Quand on dit que.la religion mahométane est favorable à la civilisation, on a surtout en vue la période de civilisation de l'islamisme chez les Arabes à la fin du moyen-âge. A cette époque, incontestablement, les Arabes mahométans ont produit des choses remarquables, mais ce n'a été qu'une période très courte dans l'histoire du monde, alors que le mahométisme était encore dans sa première fleur l'héritier direct de la civilisation égyptienne des Ptolémée. Le mahométisme a sans doute des préceptes excellents : si vous lisez le Koran, vous y trouverez des passages délicieux comme dans la religion chrétienne. Je pense même qu'un peuple de civilisation moderne qui adopterait le mahométisme pourrait faire avec cette religion les mêmes progrès qu'avec le christianisme. Les religions n'ont pas cette influence omnipotente qu'on leur attribue souvent, bien que toutefois, suivant les circonstances, elles puissent favoriser ou retarder la marche de la civilisation.
Longtemps le mahométisme n'a pas été un obstacle à la civilisation, mais dans la suite.il s'est montré l'adversaire du progrès, précisément dans les pays de la Turquie. Le mahométisme a pris naissance en Arabie, il est la religion d'un peuple nomade qui s'occupe principalement de l'élevage des bestiaux, chez lequel le commerce est encore assez irrégulier, comme il arrive encore en Orient et généralement en Afrique. Le mahométisme s'accommode très bien à la manière de vivre de ce peuple.
Combien peu le dogme religieux a d'influence prépondérante sur la civilisation, c'est ce que prouve le fait suivant que nous allons examiner : Un dogme principal, un des principaux articles de foi du mahométisme, est le dogme de la prédestination, c'est-à-dire l'opinion que le sort des hommes est déterminé à l'avance et que personne ne peut se soustraire à la destinée. Si je dois vivre ou mourir et comment, c'est, d'après cette doctrine, une chose absolument décidée à l'avance et à laquelle je ne puis me soustraire.

[Entrées de données enregistrées]
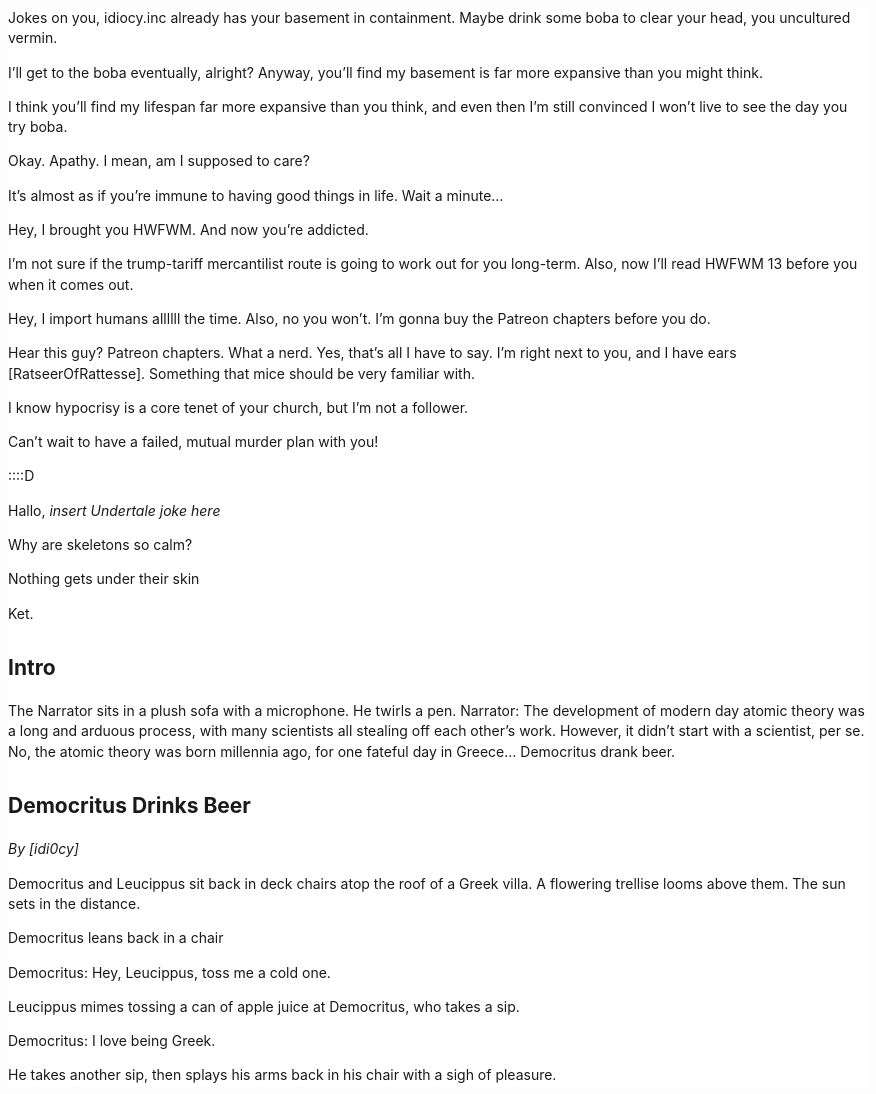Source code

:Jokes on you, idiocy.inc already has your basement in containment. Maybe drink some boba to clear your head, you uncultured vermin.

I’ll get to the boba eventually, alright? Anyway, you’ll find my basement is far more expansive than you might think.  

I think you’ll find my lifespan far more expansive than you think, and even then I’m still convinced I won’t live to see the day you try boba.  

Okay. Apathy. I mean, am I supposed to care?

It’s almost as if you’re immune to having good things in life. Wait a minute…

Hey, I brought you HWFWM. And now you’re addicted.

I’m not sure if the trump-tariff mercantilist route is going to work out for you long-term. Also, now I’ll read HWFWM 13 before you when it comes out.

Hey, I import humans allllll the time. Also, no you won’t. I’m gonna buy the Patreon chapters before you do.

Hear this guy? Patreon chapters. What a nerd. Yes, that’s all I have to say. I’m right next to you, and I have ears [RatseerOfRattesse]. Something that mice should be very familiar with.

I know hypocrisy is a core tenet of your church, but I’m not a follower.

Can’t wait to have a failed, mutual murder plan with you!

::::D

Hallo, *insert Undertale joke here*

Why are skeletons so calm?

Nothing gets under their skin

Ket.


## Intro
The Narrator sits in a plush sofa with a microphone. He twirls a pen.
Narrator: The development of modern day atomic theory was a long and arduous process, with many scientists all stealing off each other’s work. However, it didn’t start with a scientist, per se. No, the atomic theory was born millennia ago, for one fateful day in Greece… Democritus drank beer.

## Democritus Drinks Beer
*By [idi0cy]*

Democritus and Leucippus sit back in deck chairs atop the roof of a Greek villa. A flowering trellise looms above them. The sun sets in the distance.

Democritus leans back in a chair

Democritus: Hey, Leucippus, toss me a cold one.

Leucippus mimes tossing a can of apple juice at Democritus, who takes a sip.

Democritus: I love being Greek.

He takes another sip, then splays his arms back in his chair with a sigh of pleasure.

Consigne ▸ Extrayez du texte sur le mahométisme le passage qui va de « Longtemps le mahométisme » jusqu'à « de ce peuple. » inclus. Les entrées n'ont aucun lien avec le texte sur le mahométisme.

Résultat ▸
Longtemps le mahométisme n'a pas été un obstacle à la civilisation, mais dans la suite.il s'est montré l'adversaire du progrès, précisément dans les pays de la Turquie. Le mahométisme a pris naissance en Arabie, il est la religion d'un peuple nomade qui s'occupe principalement de l'élevage des bestiaux, chez lequel le commerce est encore assez irrégulier, comme il arrive encore en Orient et généralement en Afrique. Le mahométisme s'accommode très bien à la manière de vivre de ce peuple.